◆ ACTIVITY ◆
Copy word for word the lines of the listing below, starting with the very first one and going on through the line with "உறுதி என முன்னாள்".

◆ Stored data entries ◆
+===+

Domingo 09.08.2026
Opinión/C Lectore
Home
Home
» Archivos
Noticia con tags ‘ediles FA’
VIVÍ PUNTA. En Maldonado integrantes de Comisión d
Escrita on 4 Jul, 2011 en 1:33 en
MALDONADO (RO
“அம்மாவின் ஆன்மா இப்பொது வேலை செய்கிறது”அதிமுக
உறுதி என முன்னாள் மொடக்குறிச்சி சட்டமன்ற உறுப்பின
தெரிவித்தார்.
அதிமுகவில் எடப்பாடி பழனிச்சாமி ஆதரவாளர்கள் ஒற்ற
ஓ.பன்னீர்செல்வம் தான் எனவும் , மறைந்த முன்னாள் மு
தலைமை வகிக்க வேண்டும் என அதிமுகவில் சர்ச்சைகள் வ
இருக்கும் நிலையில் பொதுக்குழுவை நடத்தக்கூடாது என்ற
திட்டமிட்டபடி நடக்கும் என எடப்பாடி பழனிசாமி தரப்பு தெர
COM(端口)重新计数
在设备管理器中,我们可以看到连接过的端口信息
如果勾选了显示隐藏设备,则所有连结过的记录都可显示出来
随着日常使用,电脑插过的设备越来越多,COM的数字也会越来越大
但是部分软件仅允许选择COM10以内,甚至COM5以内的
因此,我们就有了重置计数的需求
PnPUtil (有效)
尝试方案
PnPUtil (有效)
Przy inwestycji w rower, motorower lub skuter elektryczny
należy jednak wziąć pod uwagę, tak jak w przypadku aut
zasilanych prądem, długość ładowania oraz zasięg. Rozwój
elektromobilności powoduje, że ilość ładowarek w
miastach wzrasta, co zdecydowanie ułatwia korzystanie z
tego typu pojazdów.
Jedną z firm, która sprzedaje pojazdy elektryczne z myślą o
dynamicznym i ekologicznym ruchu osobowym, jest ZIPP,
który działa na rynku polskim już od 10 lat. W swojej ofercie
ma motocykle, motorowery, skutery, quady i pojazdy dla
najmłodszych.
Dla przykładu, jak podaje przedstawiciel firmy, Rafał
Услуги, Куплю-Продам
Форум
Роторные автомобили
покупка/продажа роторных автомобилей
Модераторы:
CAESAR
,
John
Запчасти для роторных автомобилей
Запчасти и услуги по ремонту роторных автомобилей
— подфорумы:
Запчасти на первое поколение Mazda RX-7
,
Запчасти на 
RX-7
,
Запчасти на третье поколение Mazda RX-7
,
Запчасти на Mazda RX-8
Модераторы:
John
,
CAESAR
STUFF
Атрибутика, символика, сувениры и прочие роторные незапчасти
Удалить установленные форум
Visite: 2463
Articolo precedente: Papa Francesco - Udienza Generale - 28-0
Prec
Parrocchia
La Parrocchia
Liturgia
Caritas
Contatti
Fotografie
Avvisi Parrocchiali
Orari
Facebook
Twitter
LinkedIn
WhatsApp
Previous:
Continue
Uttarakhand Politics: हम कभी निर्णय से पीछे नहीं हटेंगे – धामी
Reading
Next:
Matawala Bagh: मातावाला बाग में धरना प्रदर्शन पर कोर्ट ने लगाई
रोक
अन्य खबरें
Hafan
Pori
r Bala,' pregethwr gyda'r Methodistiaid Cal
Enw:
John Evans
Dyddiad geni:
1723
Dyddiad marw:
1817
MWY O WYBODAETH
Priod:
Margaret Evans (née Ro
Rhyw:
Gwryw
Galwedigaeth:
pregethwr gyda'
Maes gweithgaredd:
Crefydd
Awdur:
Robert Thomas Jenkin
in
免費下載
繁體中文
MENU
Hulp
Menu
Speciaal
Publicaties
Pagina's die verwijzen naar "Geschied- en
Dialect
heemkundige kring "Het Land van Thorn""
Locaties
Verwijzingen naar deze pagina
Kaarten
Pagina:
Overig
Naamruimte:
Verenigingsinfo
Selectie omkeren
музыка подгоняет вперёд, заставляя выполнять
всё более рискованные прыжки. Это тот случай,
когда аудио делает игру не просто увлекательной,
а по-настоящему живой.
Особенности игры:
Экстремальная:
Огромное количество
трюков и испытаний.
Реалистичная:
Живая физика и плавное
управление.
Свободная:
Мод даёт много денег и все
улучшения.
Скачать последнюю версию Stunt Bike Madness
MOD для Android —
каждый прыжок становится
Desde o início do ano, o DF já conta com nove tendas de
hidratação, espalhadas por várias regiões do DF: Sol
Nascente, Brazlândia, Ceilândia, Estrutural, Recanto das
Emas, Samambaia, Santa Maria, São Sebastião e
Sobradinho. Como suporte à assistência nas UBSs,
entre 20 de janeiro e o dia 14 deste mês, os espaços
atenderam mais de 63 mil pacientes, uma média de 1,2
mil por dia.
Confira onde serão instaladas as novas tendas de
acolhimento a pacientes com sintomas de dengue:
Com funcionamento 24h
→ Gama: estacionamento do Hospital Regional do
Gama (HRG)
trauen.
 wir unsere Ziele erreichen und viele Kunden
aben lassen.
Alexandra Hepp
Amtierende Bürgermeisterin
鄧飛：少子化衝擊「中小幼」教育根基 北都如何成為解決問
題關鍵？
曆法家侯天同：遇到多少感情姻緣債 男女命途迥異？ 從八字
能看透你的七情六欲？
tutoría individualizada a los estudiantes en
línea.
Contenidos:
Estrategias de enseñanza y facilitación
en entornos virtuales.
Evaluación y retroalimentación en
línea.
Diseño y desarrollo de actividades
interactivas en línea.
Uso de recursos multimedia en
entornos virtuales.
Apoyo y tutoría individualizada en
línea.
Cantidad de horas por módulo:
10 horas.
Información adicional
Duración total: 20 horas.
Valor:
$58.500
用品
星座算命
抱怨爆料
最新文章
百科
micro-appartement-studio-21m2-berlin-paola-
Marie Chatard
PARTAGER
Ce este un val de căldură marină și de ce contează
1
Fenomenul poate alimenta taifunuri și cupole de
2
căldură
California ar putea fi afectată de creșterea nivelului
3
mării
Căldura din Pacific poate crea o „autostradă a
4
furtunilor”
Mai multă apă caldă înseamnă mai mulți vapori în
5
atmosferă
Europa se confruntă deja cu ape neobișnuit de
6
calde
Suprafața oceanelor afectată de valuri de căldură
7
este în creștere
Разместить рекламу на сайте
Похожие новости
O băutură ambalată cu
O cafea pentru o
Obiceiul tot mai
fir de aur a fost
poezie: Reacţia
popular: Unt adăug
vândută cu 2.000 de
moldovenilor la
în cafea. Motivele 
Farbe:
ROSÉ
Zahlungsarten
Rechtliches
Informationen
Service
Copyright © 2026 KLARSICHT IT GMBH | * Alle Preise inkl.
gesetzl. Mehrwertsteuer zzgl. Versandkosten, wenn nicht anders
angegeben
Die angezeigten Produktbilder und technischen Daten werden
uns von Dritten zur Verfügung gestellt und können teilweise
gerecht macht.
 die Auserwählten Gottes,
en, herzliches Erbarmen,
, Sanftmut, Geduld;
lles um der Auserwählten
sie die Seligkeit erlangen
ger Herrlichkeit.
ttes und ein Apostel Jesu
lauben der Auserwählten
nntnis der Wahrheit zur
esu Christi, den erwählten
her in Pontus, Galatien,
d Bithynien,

+===+

◆ EXPECTED OUTPUT ◆
Domingo 09.08.2026
Opinión/C Lectore
Home
Home
» Archivos
Noticia con tags ‘ediles FA’
VIVÍ PUNTA. En Maldonado integrantes de Comisión d
Escrita on 4 Jul, 2011 en 1:33 en
MALDONADO (RO
“அம்மாவின் ஆன்மா இப்பொது வேலை செய்கிறது”அதிமுக
உறுதி என முன்னாள் மொடக்குறிச்சி சட்டமன்ற உறுப்பின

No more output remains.